Data for analysis section start
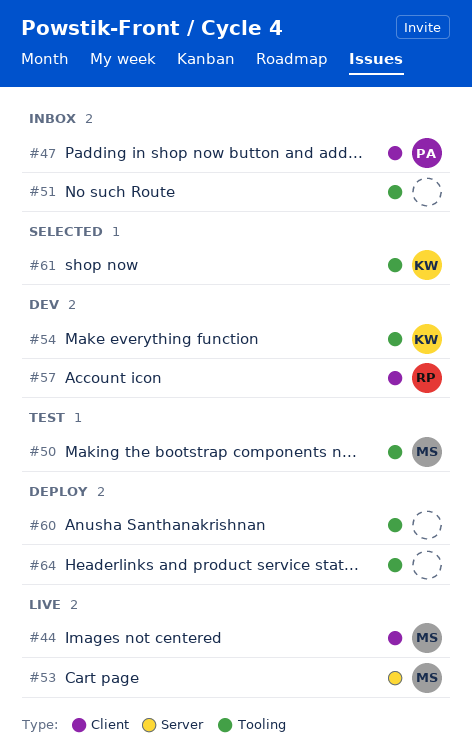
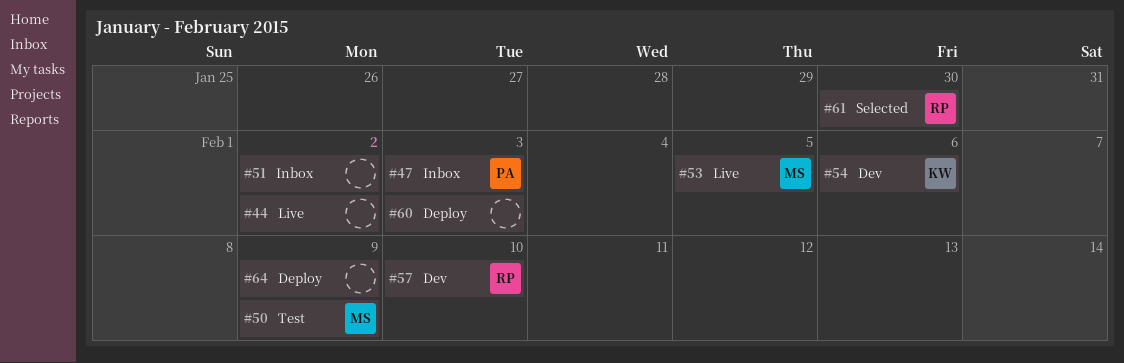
#44, owner: MS -> none
#61, owner: KW -> RP

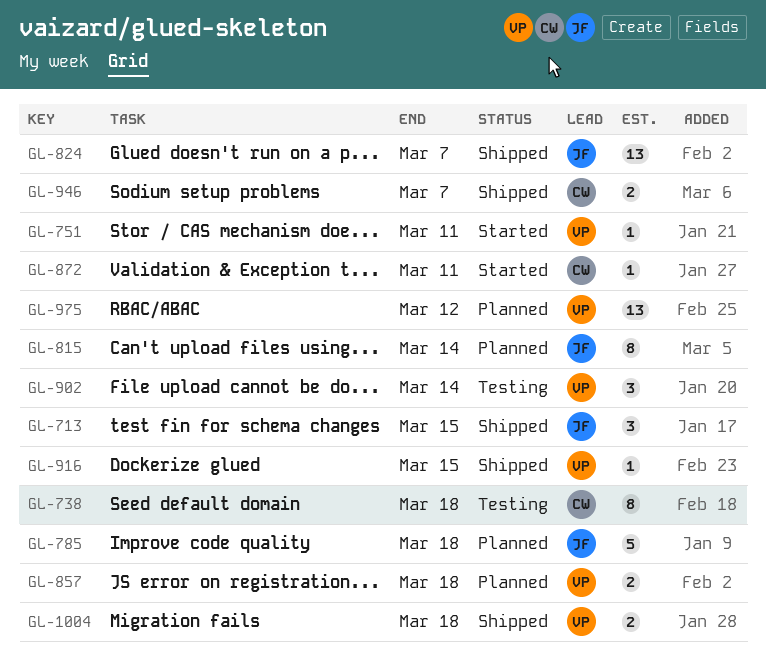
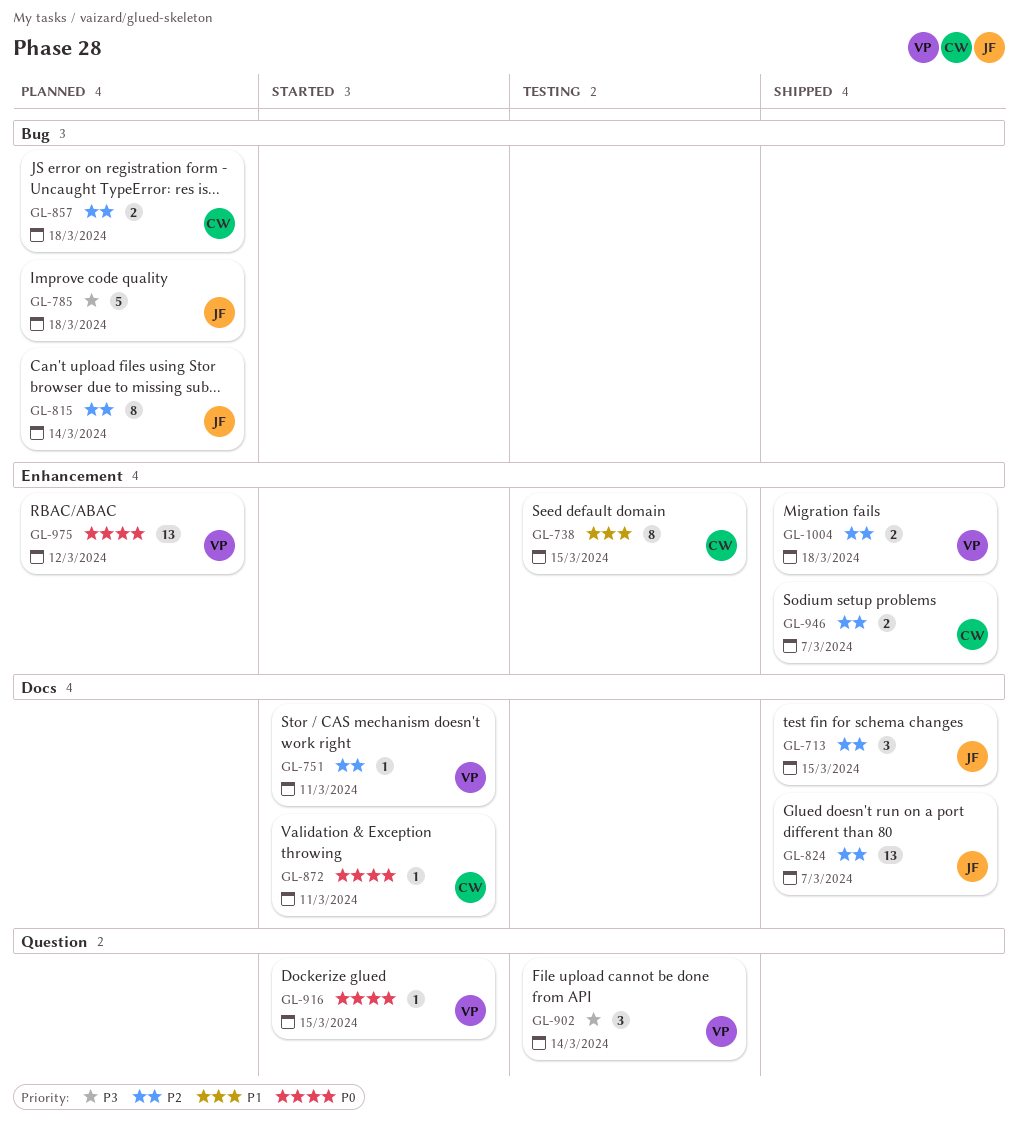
GL-738, due: Mar 18 -> Mar 15
GL-857, owner: VP -> CW
GL-916, status: Shipped -> Started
Data for analysis section end
Work task:
Go through the entries and copy every line with "owner".

Task response:
#44, owner: MS -> none
#61, owner: KW -> RP
GL-857, owner: VP -> CW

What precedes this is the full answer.